Et vous avez dit qu’il y a des conjonctions de coordination et des conjonctions de subordination ?
Oui. Je commence par les premières… de coordination. Co- d’abord…
Avec.
Oui. Et ordination qui vient du latin ordo (le rang, l’ordre, la ligne). Coordination signifie donc qu’on a organisé des choses ensemble. Il a été décidé qu’une conjonction de coordination relierait des éléments de même nature et de même importance. C’est le dénommé Claude Favre, seigneur de Vaugelas, un aristocrate grammairien du 17ème siècle qui l’a décidé. Donc, dans la phrase J’ouvre mon parapluie car il pleut, comme les deux propositions sont reliées par car qui est une conjonction de coordination, elles ont la même valeur : la grammaire de Vaugelas qui est encore enseignée aujourd’hui dit qu’elles sont indépendantes l’une de l’autre.
Pas vous ?
Une seconde. D’abord, la liste de ces conjonctions de coordination. Il y en a sept.
Oui, et je les connais par cœur : Mais où est donc Ornicar ?
C’est un procédé commode pour les mémoriser, à condition de ne pas oublier que « où » n’indique pas un lieu et s’écrit ou (= ou bien) et que « est » n’est pas le verbe être et s’écrit et ! Mais, ou, et, donc, or, ni, car…
Je le savais. Alors, ces propositions sont indépendantes ou pas ?
Attendez encore que je vous explique les conjonctions… de subordination.
Ordination, vous m’avez expliqué ce que ça veut dire, mais sub ?

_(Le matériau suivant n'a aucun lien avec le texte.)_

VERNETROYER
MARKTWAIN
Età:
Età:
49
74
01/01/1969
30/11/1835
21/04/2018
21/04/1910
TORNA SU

Un mot latin qui signifie sous, en dessous. Une conjonction de subordination relie donc deux propositions dont la seconde est en dessous de la première.
En dessous ?
Elle dépend de la première, si vous préférez, un peu comme un subordonné peut dépendre de son chef. Je reprend l’exemple J’ouvre mon parapluie parce qu’il pleut ; parce que étant une conjonction de subordination, il pleut est donc une proposition dite subordonnée à J’ouvre mon parapluie qui est donc appelée proposition principale. Nous verrons cela plus en détail un peu plus loin.